Water safe,colour being fixed

Timaru's dirty-looking water is clearing up.

In the week before Christmas, residents began reporting discoloured water, and the problem persisted throughout the holiday period.

The Timaru District Council assured residents all water safety tests showed the water was safe to drink as it investigated the issue, and late last week launched a range of measures to address the problem, believed to be caused by algae in the Opihi River supply.

Efforts to reduce the amount of water required to be taken from the algae-affected Opihi include engineering works to increase the level of natural filtration by the riverbed prior to the water reaching the intake; introducing water restrictions; and modifications at the Gleniti Reservoir to allow tanker delivery of water from other district supplies. The first delivery took place this week.

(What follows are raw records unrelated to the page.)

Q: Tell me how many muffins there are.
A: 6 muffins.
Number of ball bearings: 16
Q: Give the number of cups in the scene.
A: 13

The council is also testing a membrane filtration plant with a view to adding it as a future treatment option.

Council communication manager Stephen Doran was cautious, but said the colour "seems to be improving".

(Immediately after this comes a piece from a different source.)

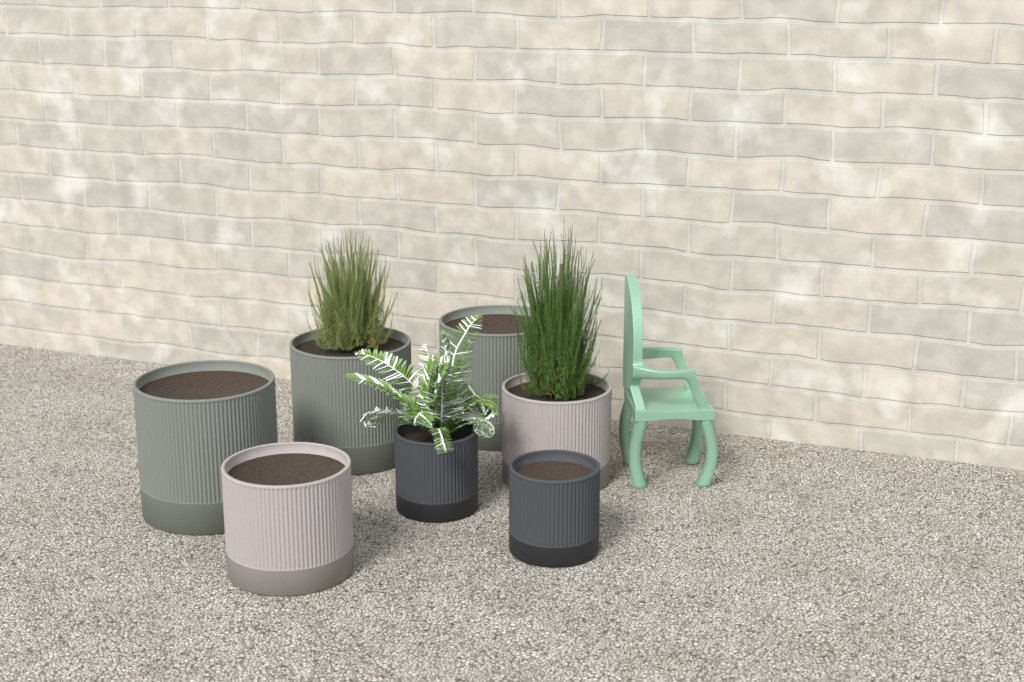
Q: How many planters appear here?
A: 7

Mr Doran said the council wanted to reassure residents the water was passing every safety check and meeting drinking safety regulations, and remind people that the "biggest thing" they could do to combat the discolouration issues was follow water restrictions.

Drainage and water manager Grant Hall said urban Timaru used 21million litres of water a day.

The council could take only 17million litres a day from the Pareora intake, so in order to minimise the amount needed from the Opihi intake, water demand had to be reduced.